Text excerpt:
Technology Firms Delivering Much-Sought Encryption-in-Use

Pervasive encryption that protects data not just in transit and at rest, but in use — thus freeing companies of the fear of data breaches — has long been a dream of business executives, IT teams, and compliance professionals.

In 2023, those dreams may become a practical reality, with a number of database and data-security firms releasing software to allow companies to keep data encrypted while still allowing common operations, such as searching. Last year, for example, database-technology provider MongoDB released a preview of its Queryable Encryption capability, which allows companies to search for data records in “expressive” ways without needing to decrypt the data. And, this week, data security firm Vaultree released a software development kit to allow application makers to try its Data-in-Use Encryption feature, which — the company claims — allows more extensive operations on encrypted data.

The goal is to allow companies and their applications the ability to access and search databases efficiently, while preventing unauthorized users from ever decrypting sensitive information, says Kenn White, security principal at MongoDB.

“What we hear a lot from customers is concerns around leaks, breaches, and attacks on public cloud infrastructure, including privileged users, and so we’re focused on areas where we can add additional security controls and technical measures to limit who can see sensitive data in real time,” he says. “[W]e believe [encryption-in-use] will continue to be an area with a lot of potential for innovation, particularly for operational workloads.”

The technologies promise to help organizations minimize the so-called “blast radius” when a network or system is compromised. Typically, businesses suffering a breach face a cascade of forensic investigations, regulatory filings and fines, and the potential exposure of sensitive data and intellectual property. Encrypted data allows companies to sidestep many of the devastating impacts of a breach, but has typically required complex data architecture designs to make sure plaintext information is not inadvertently left insecure.

Many technology companies have attempted to solve the problem and allow the secure use of data by applications by extending the use of encryption. In the 2010s, for example, Ionic Security aimed to encrypt all data on the fly and only allow its use by authorized users with specific privileges. Twilio bought the company in 2021.

If the current crop of technologies succeed where others have failed, companies could see significantly less risk in the event of a breach, says Ryan Lasmaili, CEO at Vaultree.

“We know if there’s a leak, and the data is fully encrypted, it reduces the company’s risk immediately to regulatory compliance,” he says. “But GDPR right now, for example, does not cover data-in-use encryption, because to date, it has been seen as not being there yet.”

Written instruction: Carry on the article about encryption-in-use technology, starting after the last sentence shown. The data after this point has nothing to do with what is asked here.

Source excerpt:
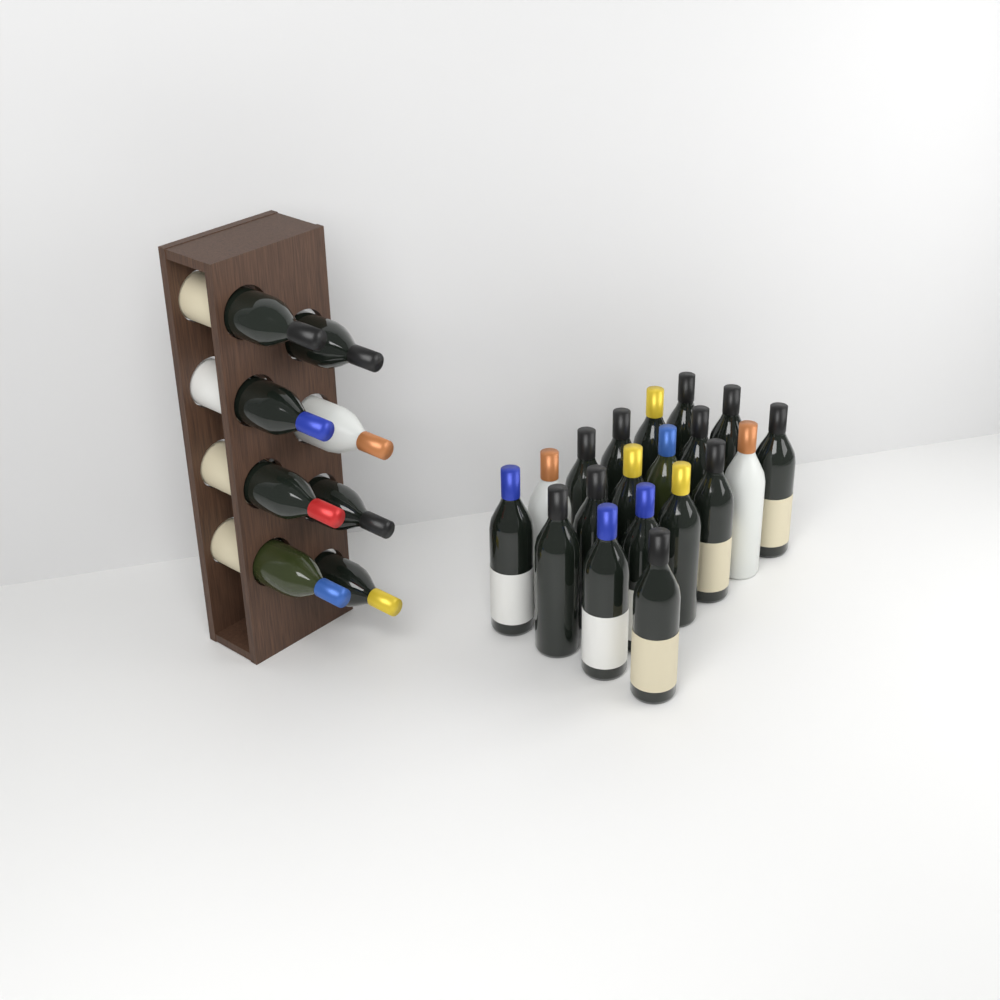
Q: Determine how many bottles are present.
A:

Written response:
Avoiding Llamas in the Indy 500

MongoDB’s Queryable Encryption encrypts database fields, meaning that the information is cryptographically secure at all times, yet can still be used for searching. The keys for decrypting the information are stored with each client, giving only specific people and devices the ability to decrypt sensitive fields. Even a database administrator cannot decrypt every field unless they have the proper keys.

A flow chart of how Queryable Encryption works
A flow chart of how Queryable Encryption works. Source: MongoDB

Making the technologies a reality relied on research by small groups of academic cryptographers. Queryable Encryption, for example, came from the work of Seny Kamara and Tarik Moataz, both of Brown University, who went on to create a startup, Aroki Software, which was purchased by MongoDB in 2021.

The goal of Queryable Encryption is to deliver technology today that can handle queries that are actually useful and make the capability easy for developers, MongoDB’s White said during a presentation at the USENIX ENIGMA Conference in January. Key to all that is that performance should not get in the way, he said.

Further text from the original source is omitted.